[Saved data entries]
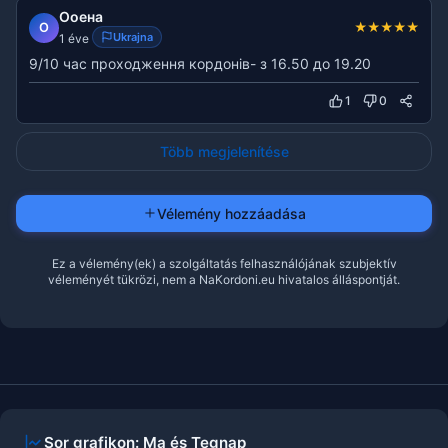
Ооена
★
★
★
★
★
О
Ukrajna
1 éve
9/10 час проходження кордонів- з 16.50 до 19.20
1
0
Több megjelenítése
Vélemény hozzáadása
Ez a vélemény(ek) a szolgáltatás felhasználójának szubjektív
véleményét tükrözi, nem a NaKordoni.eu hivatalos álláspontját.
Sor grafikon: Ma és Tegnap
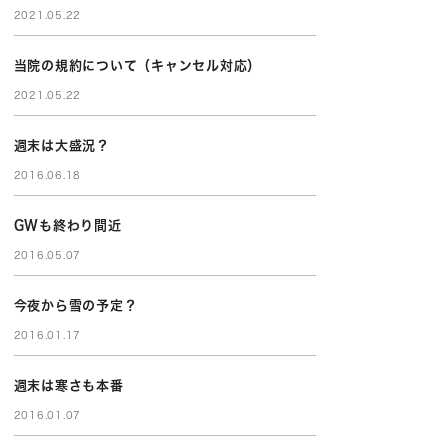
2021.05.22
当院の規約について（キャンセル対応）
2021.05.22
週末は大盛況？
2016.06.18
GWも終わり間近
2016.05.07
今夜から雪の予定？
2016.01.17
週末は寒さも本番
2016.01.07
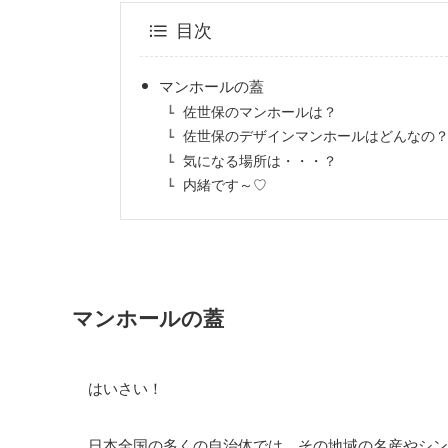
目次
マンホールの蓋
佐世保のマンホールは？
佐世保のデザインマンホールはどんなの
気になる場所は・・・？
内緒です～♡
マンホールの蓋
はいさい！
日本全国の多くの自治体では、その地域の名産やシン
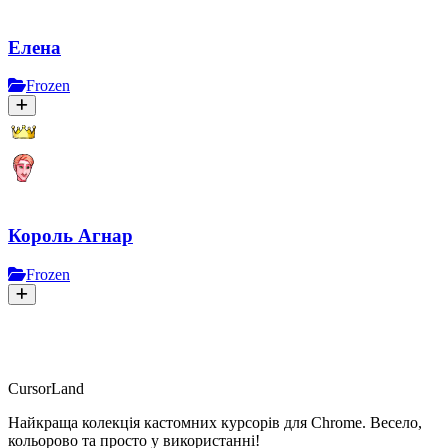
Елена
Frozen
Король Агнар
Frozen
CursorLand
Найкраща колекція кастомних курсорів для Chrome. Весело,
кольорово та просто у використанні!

Work task:
Turn these lines into a JSON list of strings, one string per line, with blank lines left out. Don't include the picture markers.

Result of this task:
[
  "Ооена",
  "★",
  "★",
  "★",
  "★",
  "★",
  "О",
  "Ukrajna",
  "1 éve",
  "9/10 час проходження кордонів- з 16.50 до 19.20",
  "1",
  "0",
  "Több megjelenítése",
  "Vélemény hozzáadása",
  "Ez a vélemény(ek) a szolgáltatás felhasználójának szubjektív",
  "véleményét tükrözi, nem a NaKordoni.eu hivatalos álláspontját.",
  "Sor grafikon: Ma és Tegnap",
  "2021.05.22",
  "当院の規約について（キャンセル対応）",
  "2021.05.22",
  "週末は大盛況？",
  "2016.06.18",
  "GWも終わり間近",
  "2016.05.07",
  "今夜から雪の予定？",
  "2016.01.17",
  "週末は寒さも本番",
  "2016.01.07",
  "目次",
  "マンホールの蓋",
  "佐世保のマンホールは？",
  "佐世保のデザインマンホールはどんなの",
  "気になる場所は・・・？",
  "内緒です～♡",
  "マンホールの蓋",
  "はいさい！",
  "日本全国の多くの自治体では、その地域の名産やシン",
  "Елена",
  "Frozen",
  "Король Агнар",
  "Frozen",
  "CursorLand",
  "Найкраща колекція кастомних курсорів для Chrome. Весело,",
  "кольорово та просто у використанні!"
]